Thought

Oct. 29th, 2011 12:10 am
beccaelizabeth: my Watcher tattoo in blue, plus Be in red Buffy style font (Default)
[personal profile] beccaelizabeth
"From the beginning, there is a sort of “negotiation” of the suspension of disbelief between the reader and writer; a contract of sorts. We would be equally upset with battlestars appearing in Lord of the Rings as we would be with Nazgul aboard Cylon heavy raiders." (quote from here, context spoiler filled for BSG and not about what I'm about)

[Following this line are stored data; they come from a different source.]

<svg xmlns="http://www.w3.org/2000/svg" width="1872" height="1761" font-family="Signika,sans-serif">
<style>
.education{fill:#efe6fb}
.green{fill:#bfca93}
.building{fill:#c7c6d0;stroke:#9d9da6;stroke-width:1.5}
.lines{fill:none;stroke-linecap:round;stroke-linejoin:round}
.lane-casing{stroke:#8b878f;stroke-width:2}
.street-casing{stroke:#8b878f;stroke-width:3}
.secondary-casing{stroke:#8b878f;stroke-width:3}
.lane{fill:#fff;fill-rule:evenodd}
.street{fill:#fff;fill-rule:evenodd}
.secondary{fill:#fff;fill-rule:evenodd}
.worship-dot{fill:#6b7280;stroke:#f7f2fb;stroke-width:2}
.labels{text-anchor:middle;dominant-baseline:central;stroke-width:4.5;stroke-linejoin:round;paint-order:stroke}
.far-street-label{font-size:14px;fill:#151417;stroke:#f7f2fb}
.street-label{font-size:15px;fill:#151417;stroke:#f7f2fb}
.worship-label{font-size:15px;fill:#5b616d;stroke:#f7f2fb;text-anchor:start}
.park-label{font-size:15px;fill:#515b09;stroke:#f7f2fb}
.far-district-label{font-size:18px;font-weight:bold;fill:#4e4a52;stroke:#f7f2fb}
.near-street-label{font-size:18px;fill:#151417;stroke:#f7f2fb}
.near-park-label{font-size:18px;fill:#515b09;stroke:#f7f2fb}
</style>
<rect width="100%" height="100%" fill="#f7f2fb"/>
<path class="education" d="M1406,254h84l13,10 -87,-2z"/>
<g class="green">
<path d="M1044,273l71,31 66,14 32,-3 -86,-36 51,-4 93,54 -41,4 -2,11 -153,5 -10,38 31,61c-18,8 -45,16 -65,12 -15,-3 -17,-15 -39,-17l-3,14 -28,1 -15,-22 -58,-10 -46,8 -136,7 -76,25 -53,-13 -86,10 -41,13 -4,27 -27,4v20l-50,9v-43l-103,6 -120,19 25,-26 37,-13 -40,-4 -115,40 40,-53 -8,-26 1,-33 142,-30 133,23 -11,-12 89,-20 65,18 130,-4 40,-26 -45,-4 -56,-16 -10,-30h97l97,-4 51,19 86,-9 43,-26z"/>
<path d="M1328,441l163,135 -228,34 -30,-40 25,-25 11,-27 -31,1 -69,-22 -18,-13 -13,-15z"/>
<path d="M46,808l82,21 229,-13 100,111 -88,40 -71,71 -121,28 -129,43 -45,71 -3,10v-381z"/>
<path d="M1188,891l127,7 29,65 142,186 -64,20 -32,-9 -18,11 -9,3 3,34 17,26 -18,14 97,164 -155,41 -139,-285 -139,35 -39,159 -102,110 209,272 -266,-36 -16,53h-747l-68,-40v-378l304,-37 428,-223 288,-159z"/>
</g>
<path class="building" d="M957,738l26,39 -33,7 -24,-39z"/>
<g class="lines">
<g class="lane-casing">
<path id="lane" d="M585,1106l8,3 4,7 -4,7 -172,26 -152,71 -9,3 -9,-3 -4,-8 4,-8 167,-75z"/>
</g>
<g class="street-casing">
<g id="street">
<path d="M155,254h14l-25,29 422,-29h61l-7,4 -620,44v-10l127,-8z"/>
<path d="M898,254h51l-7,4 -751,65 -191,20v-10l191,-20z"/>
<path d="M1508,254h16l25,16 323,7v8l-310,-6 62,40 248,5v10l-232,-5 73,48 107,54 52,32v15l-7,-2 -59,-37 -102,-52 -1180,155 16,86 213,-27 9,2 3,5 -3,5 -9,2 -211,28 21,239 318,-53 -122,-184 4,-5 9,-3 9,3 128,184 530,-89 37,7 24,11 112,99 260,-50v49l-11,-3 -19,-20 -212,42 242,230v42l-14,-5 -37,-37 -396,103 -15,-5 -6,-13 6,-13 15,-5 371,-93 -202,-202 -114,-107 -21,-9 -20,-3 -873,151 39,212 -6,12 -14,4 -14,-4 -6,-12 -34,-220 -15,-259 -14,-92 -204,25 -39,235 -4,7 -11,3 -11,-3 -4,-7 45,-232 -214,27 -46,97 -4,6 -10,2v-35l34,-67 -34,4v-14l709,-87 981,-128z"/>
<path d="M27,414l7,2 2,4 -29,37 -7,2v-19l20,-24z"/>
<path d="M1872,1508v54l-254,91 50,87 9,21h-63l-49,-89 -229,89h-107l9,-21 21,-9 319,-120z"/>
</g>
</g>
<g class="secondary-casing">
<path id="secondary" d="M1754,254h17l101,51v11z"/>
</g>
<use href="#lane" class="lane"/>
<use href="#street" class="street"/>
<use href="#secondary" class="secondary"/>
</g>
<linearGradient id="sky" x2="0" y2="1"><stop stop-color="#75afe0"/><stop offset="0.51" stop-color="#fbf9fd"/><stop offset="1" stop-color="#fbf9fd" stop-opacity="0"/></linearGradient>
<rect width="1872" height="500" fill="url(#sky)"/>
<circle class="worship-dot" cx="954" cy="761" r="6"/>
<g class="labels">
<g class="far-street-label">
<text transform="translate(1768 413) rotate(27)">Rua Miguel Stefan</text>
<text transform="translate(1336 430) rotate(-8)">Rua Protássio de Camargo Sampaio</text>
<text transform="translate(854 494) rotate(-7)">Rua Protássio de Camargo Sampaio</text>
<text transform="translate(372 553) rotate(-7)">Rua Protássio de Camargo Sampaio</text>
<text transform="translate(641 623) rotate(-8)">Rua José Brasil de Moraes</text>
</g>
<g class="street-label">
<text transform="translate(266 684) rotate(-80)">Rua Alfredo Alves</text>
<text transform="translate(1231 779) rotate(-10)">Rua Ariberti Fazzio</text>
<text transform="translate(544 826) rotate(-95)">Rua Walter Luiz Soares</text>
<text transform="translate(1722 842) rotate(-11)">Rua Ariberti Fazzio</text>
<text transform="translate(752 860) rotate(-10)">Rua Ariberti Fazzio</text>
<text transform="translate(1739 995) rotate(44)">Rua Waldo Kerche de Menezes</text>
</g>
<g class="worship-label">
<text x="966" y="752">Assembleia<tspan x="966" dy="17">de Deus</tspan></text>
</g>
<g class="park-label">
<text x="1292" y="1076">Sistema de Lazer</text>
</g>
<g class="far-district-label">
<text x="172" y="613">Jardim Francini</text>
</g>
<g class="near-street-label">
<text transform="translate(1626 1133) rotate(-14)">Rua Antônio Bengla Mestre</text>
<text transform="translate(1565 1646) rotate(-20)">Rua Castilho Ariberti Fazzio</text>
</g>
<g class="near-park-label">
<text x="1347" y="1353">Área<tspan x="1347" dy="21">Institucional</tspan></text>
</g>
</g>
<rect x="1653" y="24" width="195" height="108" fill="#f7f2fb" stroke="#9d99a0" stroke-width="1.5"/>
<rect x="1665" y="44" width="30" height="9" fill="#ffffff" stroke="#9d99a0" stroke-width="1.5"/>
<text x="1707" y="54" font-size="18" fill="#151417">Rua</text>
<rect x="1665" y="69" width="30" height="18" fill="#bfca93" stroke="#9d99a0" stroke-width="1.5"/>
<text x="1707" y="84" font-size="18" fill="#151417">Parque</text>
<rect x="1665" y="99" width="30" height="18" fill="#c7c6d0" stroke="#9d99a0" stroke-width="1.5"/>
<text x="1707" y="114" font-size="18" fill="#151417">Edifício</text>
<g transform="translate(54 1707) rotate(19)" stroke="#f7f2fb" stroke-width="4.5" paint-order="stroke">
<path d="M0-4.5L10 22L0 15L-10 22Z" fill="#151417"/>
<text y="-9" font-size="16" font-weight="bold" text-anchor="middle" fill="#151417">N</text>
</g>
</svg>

I read that and thought, Stargate and Doctor Who would happily have that kind of mix. Stargate had undead System Lords, Doctor Who has ... well, everything, gods and monsters and everything else. Stargate started out with false gods and starships, so I guess its only promise was that somewhere underneath there was Sufficiently Advanced Science. Doctor Who had a bloke in a box. Goodness knows what it promised back in the day. These days it's just going to do all kinds of everything, and not even necessarily involving the Doctor.

LotR has very clear genre boundaries... hang on, LotR defined its genre. But, clear edges. But even within them, you could put metal men and star beings in there, you'd just have to tweak the phrasing.

And if you have Sufficiently Advanced Science, say a VR like the Matrix or a 3D reality that includes nanotech or biotech at high enough levels, it gets unrealistic to put many limits on it. I mean, the point of technology is to allow humans to do everything we can dream of. There's already people trying to body mod to the point of being fantasy species. Give it a hundred years and it'll work better than our wildest dreams (and worse, in unexpected places, because technology is like that).

I know with Highlander I have previously complained, loudly and at length, about them introducing elements that were New Magic. Highlander had one kind of magic, the Quickening, and all it did was keep people alive and healthy and unaging. Which is a pretty big all, all in all. And from the get go 'take their head and with it their power' was in there, but power wasn't really defined. But later in the TV series they added powers like mind control and projecting illusions, and it didn't really break things. They made the power occasionally try and take over the recipient, which led to some good story. They kept tweaking it. So it's not that new elements were inherently a problem, it was that some of them didn't work. Even the idea in the audios, that Q can be removed without taking a head, that memory can be drained out by parts and pieces and swapped around that way, it could work. It's just they did it to existing characters and in the process made them characters we'd never met before, when I was there to learn the familiar characters some more. ... also it's a world changer if more than one person finds out, so it borders on breaky right there. Plus it shifts the ground on the central question, making it no longer 'when if ever is it right to kill' and turning this Q modification into the central moral issue. So, problem. And the introduction of a demon messes with the moral question too, because instead of having a debate and a human conflict, we have A Demon Made Him Do It, and, boring. But even there, with the demon, which I hate, I can think of ways to work it in better, I can think of ways to make it work. Link it to the central magic, the Quickening, the existing dark power accumulation of the dark Q, make it the collective demons of Immortal mankind, and you have something to work with. ... and I sound like I'm defending aspects of Highlander I really really didn't like, but what I mean is, written right, integrated correctly, and with an eye to the central questions the story has been exploring, they could work.

So I think I disagree. It's not that there's anywhere a story cannot go, given a particular beginning. It's that it takes work to get there, and to integrate it, and to sell the reader on the illuminating or amusing powers of this new element. Much like any new character.

Date: 2011-11-06 03:13 am (UTC)
From: [personal profile] philippos42
Even LotR is an example of this. Tolkien took elements of "fancy"--hobbits, elves, goblins, wizards--and married them to gritty war story in a way that rejected the 19th Century approach to same. There had been sword and sorcery before Tolkien, but he dropped in goblins and in the process reinvented goblins.

Date: 2011-10-29 04:05 pm (UTC)
From: [identity profile] jess goodwin (from livejournal.com)
...and Aragorn's ancestors were refugees from Atlantis, and there are plenty of references to their lost technology. The Morning Star is really a skyship. And the Witch-King rides a frakking Pteranodon.

Like you said, it's about integrating that stuff into the story by describing it in terms that work with the setting. Which Tolkien apparently did so well that people hardly even notice it's there.